Egypt is leading among countries in the Middle East and North Africa (MENA) in providing social protection program, according to a recent World Bank report.
The report, titled “Built to Include: Reimagining Social Protection in the Middle East and North Africa,” sheds light on key factors that impact people’s economic conditions in MENA.
Egypt is among the few countries in the region that has built a shock-responsive system to deliver income support to the poor, the report said.
Assistance to the poor
The report showed that Egypt, alongside Jordan, is the only countries in the MENA region whose cash transfer programs cover most of the poor.
“Egypt and Jordan are good examples of countries that have increased coverage to more than half of the poorest 20 percent of their populations through a combination of increased funding, better targeting of the poor, and consolidation of programs into a single cost-effective cash transfer program (Takaful and Karama Program in Egypt).”
The Takaful and Karama Program was launched in 2015 to support impoverished families with school-age children, the elderly and people with special needs in Upper Egypt.
Egypt announced that the budget for subsidy and social protection networks would increase from EGP 358.4 billion in FY2022/2023 to EGP 529.7 billion (around $17.1 billion) in FY2023/2024, an increase of 48.8 percent.
Government assistance benefits 25 percent of the poorest households in Egypt and the country’s social protection registries cover more than 50 percent of the population, the report said.
The WB report stated that Egypt’s food subsidy program is the largest in MENA. The bread subsidy program alone serves 72 million citizens, while the food ration cards cover more than 64 million people.
The report noted that the food subsidy program has a larger impact than any program, including Takaful and Karama. However, Takaful and Karama are more cost-effective, as many of food subsidies go to non-vulnerable households.
“It is estimated that Takaful and Karama are reaching up to five million households in 2023, making it the largest poverty-targeted conditional cash transfer in the Middle East and North Africa.”
Employment conditions
In Egypt around 68 percent of informal workers in 2012 were still informal through 2018, while 19 percent of them became unemployed or left the labor force, the World Bank report said.

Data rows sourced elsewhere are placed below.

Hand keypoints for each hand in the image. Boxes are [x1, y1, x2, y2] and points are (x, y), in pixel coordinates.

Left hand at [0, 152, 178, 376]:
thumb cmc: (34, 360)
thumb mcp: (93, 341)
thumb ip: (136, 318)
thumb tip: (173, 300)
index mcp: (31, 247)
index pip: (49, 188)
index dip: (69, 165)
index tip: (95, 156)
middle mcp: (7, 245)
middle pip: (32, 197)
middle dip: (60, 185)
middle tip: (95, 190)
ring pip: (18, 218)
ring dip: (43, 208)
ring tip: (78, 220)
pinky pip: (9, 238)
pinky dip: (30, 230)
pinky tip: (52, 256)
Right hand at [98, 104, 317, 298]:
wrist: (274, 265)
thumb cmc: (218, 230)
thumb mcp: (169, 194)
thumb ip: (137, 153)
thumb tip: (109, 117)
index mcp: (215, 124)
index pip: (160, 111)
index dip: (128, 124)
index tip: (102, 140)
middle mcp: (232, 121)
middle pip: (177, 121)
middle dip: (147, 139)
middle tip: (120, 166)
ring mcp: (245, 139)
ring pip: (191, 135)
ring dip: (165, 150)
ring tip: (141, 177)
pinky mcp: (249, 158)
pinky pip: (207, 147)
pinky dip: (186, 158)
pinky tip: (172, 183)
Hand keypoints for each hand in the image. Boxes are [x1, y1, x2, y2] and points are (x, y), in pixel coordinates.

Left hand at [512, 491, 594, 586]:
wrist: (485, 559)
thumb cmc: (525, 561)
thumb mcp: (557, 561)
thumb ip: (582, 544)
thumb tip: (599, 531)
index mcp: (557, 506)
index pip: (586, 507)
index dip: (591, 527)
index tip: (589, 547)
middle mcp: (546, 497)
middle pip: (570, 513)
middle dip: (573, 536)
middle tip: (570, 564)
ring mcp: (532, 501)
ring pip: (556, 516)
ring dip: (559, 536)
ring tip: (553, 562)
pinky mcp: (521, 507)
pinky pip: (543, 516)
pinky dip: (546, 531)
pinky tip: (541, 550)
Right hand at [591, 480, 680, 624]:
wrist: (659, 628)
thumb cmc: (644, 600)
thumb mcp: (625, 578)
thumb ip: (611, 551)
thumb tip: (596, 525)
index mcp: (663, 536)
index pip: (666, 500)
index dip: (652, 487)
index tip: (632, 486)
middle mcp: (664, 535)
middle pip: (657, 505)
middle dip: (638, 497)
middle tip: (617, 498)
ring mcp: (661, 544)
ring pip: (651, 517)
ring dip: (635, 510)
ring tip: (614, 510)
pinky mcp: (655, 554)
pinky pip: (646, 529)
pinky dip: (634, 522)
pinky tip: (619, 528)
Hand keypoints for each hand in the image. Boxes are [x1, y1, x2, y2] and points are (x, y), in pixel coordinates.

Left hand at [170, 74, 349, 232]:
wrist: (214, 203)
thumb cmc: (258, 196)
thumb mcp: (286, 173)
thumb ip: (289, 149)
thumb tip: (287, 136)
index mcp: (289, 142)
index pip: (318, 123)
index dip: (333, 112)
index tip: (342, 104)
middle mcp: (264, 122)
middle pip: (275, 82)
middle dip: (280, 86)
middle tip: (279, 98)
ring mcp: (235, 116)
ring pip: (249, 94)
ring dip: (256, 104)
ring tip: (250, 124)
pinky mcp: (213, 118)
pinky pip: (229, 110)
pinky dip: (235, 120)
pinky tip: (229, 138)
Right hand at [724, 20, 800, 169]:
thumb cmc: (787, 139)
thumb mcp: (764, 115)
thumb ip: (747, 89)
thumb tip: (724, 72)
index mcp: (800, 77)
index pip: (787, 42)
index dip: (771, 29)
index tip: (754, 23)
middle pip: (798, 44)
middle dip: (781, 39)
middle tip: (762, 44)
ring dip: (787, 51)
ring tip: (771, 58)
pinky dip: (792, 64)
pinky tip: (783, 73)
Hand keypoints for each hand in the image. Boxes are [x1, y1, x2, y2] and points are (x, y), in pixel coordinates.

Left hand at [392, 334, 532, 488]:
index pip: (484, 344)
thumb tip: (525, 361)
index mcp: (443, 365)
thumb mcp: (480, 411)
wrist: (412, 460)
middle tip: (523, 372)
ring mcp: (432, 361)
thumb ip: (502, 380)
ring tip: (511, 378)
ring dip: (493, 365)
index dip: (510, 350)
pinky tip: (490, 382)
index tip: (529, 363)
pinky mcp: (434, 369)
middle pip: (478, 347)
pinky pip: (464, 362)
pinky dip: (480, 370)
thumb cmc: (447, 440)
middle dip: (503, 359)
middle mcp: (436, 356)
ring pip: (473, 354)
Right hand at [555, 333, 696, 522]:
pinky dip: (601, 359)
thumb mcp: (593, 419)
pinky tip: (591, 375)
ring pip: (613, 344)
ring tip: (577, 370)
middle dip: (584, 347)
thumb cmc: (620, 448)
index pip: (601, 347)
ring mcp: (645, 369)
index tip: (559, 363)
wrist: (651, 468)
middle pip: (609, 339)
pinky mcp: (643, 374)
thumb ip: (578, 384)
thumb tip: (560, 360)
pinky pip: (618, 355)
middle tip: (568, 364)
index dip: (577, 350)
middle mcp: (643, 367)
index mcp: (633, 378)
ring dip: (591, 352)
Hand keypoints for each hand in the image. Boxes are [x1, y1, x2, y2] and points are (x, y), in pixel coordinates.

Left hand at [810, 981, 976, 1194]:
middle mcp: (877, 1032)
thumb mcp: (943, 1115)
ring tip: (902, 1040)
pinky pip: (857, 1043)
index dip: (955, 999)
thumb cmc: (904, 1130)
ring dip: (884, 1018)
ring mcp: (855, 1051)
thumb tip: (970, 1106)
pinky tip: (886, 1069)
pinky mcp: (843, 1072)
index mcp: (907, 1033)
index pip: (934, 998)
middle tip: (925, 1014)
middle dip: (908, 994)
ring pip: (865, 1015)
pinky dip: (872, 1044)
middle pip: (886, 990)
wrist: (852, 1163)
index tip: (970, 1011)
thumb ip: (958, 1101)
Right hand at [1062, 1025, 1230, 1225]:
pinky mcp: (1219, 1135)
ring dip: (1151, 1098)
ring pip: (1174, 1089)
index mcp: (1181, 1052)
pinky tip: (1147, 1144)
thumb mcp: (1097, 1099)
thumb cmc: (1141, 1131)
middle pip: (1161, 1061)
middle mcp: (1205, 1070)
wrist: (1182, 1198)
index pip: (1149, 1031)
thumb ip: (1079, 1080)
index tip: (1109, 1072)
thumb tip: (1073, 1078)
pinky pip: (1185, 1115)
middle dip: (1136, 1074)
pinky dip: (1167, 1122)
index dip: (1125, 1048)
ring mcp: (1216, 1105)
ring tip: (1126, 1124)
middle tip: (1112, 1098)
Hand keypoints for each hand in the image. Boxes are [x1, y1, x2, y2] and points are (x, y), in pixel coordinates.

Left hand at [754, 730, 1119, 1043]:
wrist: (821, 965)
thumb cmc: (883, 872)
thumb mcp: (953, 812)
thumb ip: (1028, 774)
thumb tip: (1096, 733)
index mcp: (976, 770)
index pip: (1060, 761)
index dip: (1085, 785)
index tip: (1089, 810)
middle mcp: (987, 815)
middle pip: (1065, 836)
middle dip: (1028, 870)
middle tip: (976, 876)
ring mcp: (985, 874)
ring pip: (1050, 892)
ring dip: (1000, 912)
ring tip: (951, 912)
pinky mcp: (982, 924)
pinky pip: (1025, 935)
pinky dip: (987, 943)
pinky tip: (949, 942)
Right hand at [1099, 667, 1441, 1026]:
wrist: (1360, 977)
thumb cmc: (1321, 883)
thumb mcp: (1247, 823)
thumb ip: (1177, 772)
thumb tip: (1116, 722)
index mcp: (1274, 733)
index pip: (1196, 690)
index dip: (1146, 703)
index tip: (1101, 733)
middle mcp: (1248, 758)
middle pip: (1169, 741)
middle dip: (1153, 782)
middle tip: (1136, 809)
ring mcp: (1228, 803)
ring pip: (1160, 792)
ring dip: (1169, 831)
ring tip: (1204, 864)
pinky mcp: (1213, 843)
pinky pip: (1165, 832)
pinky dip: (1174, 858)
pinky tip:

Half of the informal wage workers in Egypt lost their jobs between February 2020 and February 2021 due to the COVID-19 pandemic, while the ramifications of the Ukrainian war pushed more people in the country into poverty, the WB report reveals.
The report claimed that at least two-thirds of private sector workers in MENA’s middle-income countries, including Egypt, are working in informal jobs as employees in low-productivity micro-enterprises with fewer than 10 workers. Over 90 percent of Egyptian youth are working in informal jobs.